HOW TO COMPLETE THIS TASK:
Starting with the line containing "r-un mediu relaxant" and going on through the line containing "Adu colace, gustări", return the lines of the data below exactly, and only those.

DATA RECORDS:
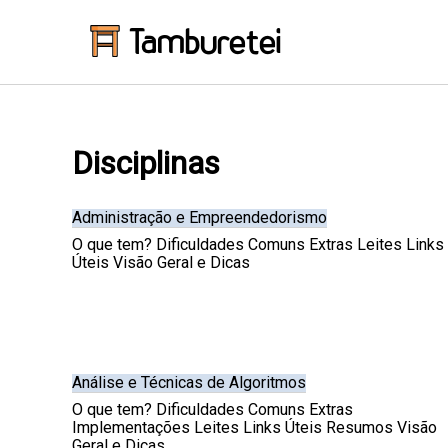
Tamburetei
Disciplinas
Administração e Empreendedorismo
O que tem? Dificuldades Comuns Extras Leites Links
Úteis Visão Geral e Dicas
Análise e Técnicas de Algoritmos
O que tem? Dificuldades Comuns Extras
Implementações Leites Links Úteis Resumos Visão
Geral e Dicas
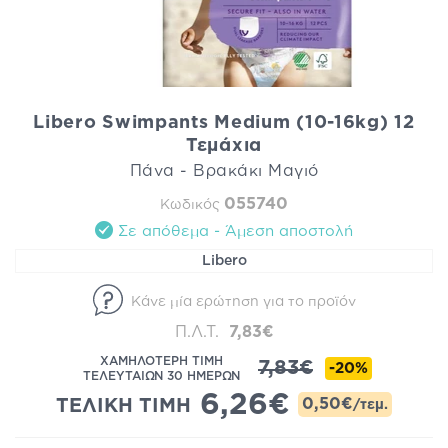
Libero Swimpants Medium (10-16kg) 12
Τεμάχια
Πάνα - Βρακάκι Μαγιό
055740
Κωδικός
Σε απόθεμα - Άμεση αποστολή
Libero
Κάνε μία ερώτηση για το προϊόν
Π.Λ.Τ.
7,83€
ΧΑΜΗΛΟΤΕΡΗ ΤΙΜΗ
7,83€
-20%
ΤΕΛΕΥΤΑΙΩΝ 30 ΗΜΕΡΩΝ
6,26€
ΤΕΛΙΚΗ ΤΙΜΗ
0,50€
/τεμ.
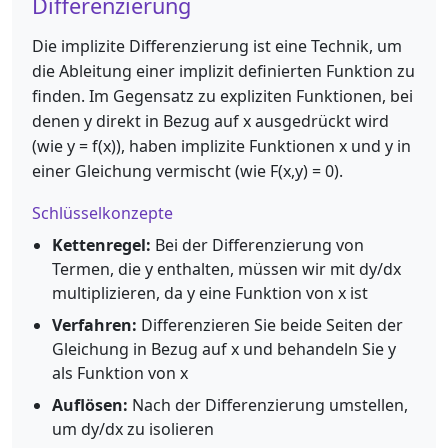
Differenzierung
Die implizite Differenzierung ist eine Technik, um
die Ableitung einer implizit definierten Funktion zu
finden. Im Gegensatz zu expliziten Funktionen, bei
denen y direkt in Bezug auf x ausgedrückt wird
(wie y = f(x)), haben implizite Funktionen x und y in
einer Gleichung vermischt (wie F(x,y) = 0).
Schlüsselkonzepte
Kettenregel:
Bei der Differenzierung von
Termen, die y enthalten, müssen wir mit dy/dx
multiplizieren, da y eine Funktion von x ist
Verfahren:
Differenzieren Sie beide Seiten der
Gleichung in Bezug auf x und behandeln Sie y
als Funktion von x
Auflösen:
Nach der Differenzierung umstellen,
um dy/dx zu isolieren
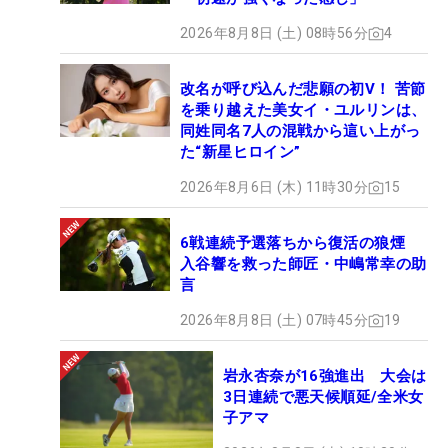
2026年8月8日 (土) 08時56分
4
改名が呼び込んだ悲願の初V！ 苦節
を乗り越えた美女イ・ユルリンは、
同姓同名7人の混戦から這い上がっ
た“新星ヒロイン”
2026年8月6日 (木) 11時30分
15
6戦連続予選落ちから復活の狼煙
入谷響を救った師匠・中嶋常幸の助
言
2026年8月8日 (土) 07時45分
19
岩永杏奈が16強進出 大会は
3日連続で悪天候順延/全米女
子アマ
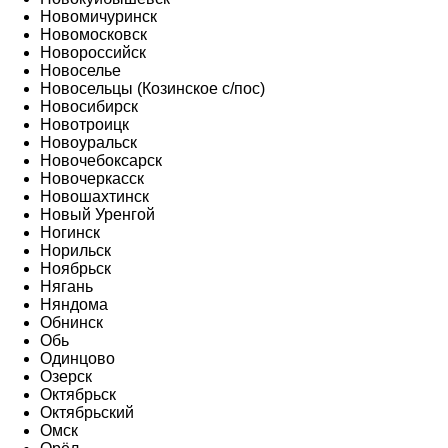
Новомичуринск
Новомосковск
Новороссийск
Новоселье
Новосельцы (Козинское с/пос)
Новосибирск
Новотроицк
Новоуральск
Новочебоксарск
Новочеркасск
Новошахтинск
Новый Уренгой
Ногинск
Норильск
Ноябрьск
Нягань
Няндома
Обнинск
Обь
Одинцово
Озерск
Октябрьск
Октябрьский
Омск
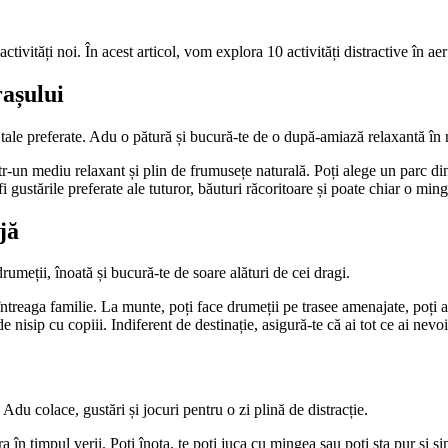
ivități noi. În acest articol, vom explora 10 activități distractive în aer l
rașului
e tale preferate. Adu o pătură și bucură-te de o după-amiază relaxantă în 
r-un mediu relaxant și plin de frumusețe naturală. Poți alege un parc din 
fi gustările preferate ale tuturor, băuturi răcoritoare și poate chiar o ming
jă
umeții, înoată și bucură-te de soare alături de cei dragi.
întreaga familie. La munte, poți face drumeții pe trasee amenajate, poți ad
 de nisip cu copiii. Indiferent de destinație, asigură-te că ai tot ce ai ne
 Adu colace, gustări și jocuri pentru o zi plină de distracție.
stra în timpul verii. Poți înota, te poți juca cu mingea sau poți sta pur și 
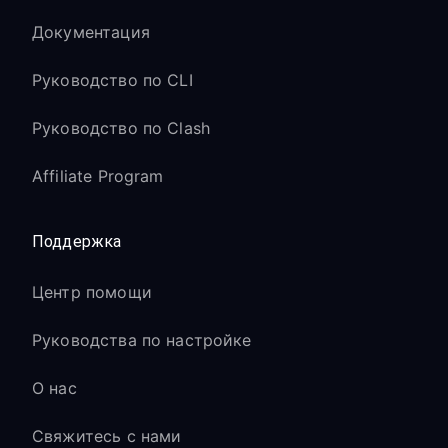
Документация
Руководство по CLI
Руководство по Clash
Affiliate Program
Поддержка
Центр помощи
Руководства по настройке
О нас
Свяжитесь с нами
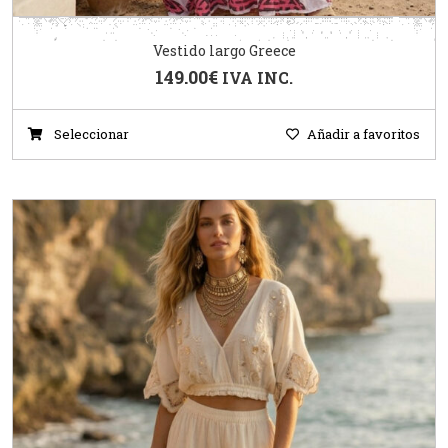
Vestido largo Greece
149.00
€
IVA INC.
Seleccionar
Añadir a favoritos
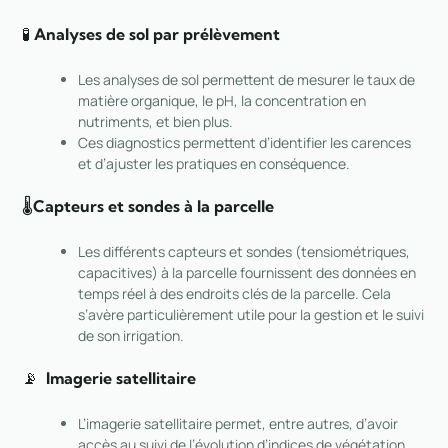
🧪
Analyses de sol par prélèvement
Les analyses de sol permettent de mesurer le taux de
matière organique, le pH, la concentration en
nutriments, et bien plus.
Ces diagnostics permettent d’identifier les carences
et d’ajuster les pratiques en conséquence.
🌡️
Capteurs et sondes à la parcelle
Les différents capteurs et sondes (tensiométriques,
capacitives) à la parcelle fournissent des données en
temps réel à des endroits clés de la parcelle. Cela
s’avère particulièrement utile pour la gestion et le suivi
de son irrigation.
📡
Imagerie satellitaire
L’imagerie satellitaire permet, entre autres, d’avoir
accès au suivi de l’évolution d’indices de végétation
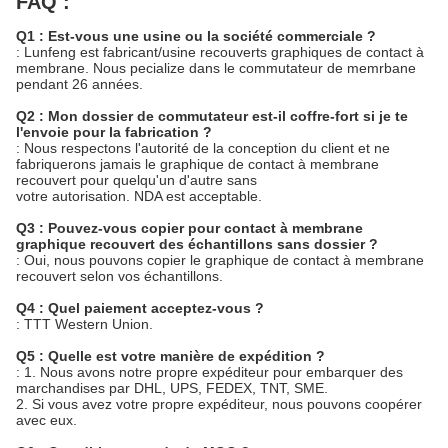
FAQ :
Q1 : Est-vous une usine ou la société commerciale ?
: Lunfeng est fabricant/usine recouverts graphiques de contact à
membrane. Nous pecialize dans le commutateur de memrbane
pendant 26 années.
Q2 : Mon dossier de commutateur est-il coffre-fort si je te
l'envoie pour la fabrication ?
: Nous respectons l'autorité de la conception du client et ne
fabriquerons jamais le graphique de contact à membrane
recouvert pour quelqu'un d'autre sans
votre autorisation. NDA est acceptable.
Q3 : Pouvez-vous copier pour contact à membrane
graphique recouvert des échantillons sans dossier ?
: Oui, nous pouvons copier le graphique de contact à membrane
recouvert selon vos échantillons.
Q4 : Quel paiement acceptez-vous ?
: TTT Western Union.
Q5 : Quelle est votre manière de expédition ?
: 1. Nous avons notre propre expéditeur pour embarquer des
marchandises par DHL, UPS, FEDEX, TNT, SME.
2. Si vous avez votre propre expéditeur, nous pouvons coopérer
avec eux.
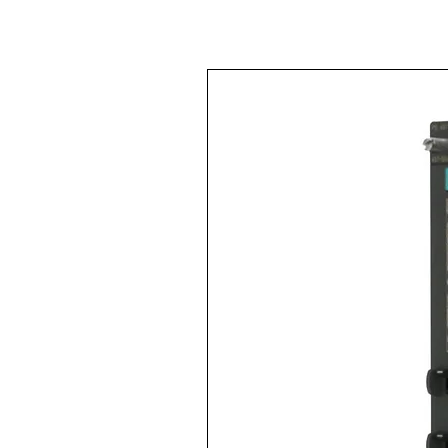
< Volver a
Todos los productos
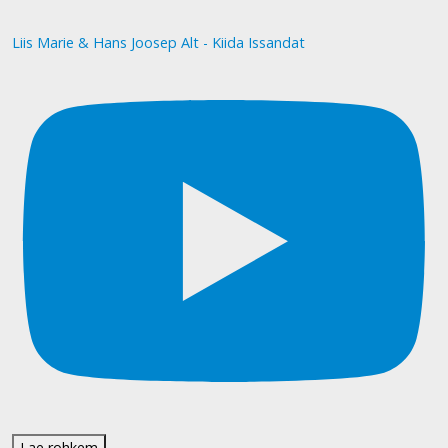
Liis Marie & Hans Joosep Alt - Kiida Issandat
Lae rohkem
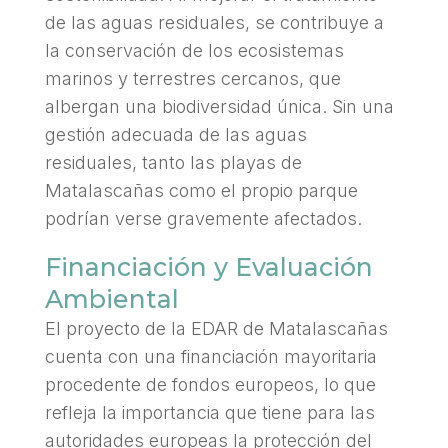
de las aguas residuales, se contribuye a
la conservación de los ecosistemas
marinos y terrestres cercanos, que
albergan una biodiversidad única. Sin una
gestión adecuada de las aguas
residuales, tanto las playas de
Matalascañas como el propio parque
podrían verse gravemente afectados.
Financiación y Evaluación
Ambiental
El proyecto de la EDAR de Matalascañas
cuenta con una financiación mayoritaria
procedente de fondos europeos, lo que
refleja la importancia que tiene para las
autoridades europeas la protección del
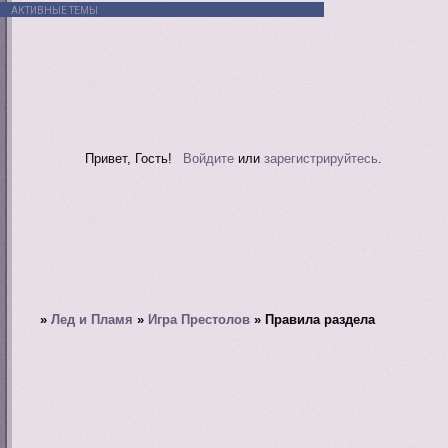
АКТИВНЫЕ ТЕМЫ
Привет, Гость!
Войдите
или
зарегистрируйтесь
.
»
Лед и Пламя
»
Игра Престолов
»
Правила раздела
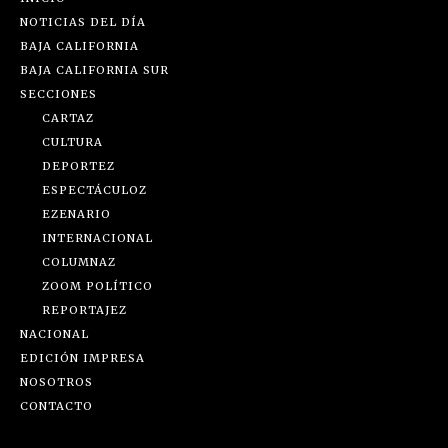
NOTICIAS DEL DÍA
BAJA CALIFORNIA
BAJA CALIFORNIA SUR
SECCIONES
CARTAZ
CULTURA
DEPORTEZ
ESPECTÁCULOZ
EZENARIO
INTERNACIONAL
COLUMNAZ
ZOOM POLÍTICO
REPORTAJEZ
NACIONAL
EDICIÓN IMPRESA
NOSOTROS
CONTACTO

RESPONSE TO THE TASK:
r-un mediu relaxant și plin de frumusețe naturală. Poți alege un parc din 
fi gustările preferate ale tuturor, băuturi răcoritoare și poate chiar o ming
jă
umeții, înoată și bucură-te de soare alături de cei dragi.
întreaga familie. La munte, poți face drumeții pe trasee amenajate, poți ad
 de nisip cu copiii. Indiferent de destinație, asigură-te că ai tot ce ai ne
 Adu colace, gustări și jocuri pentru o zi plină de distracție.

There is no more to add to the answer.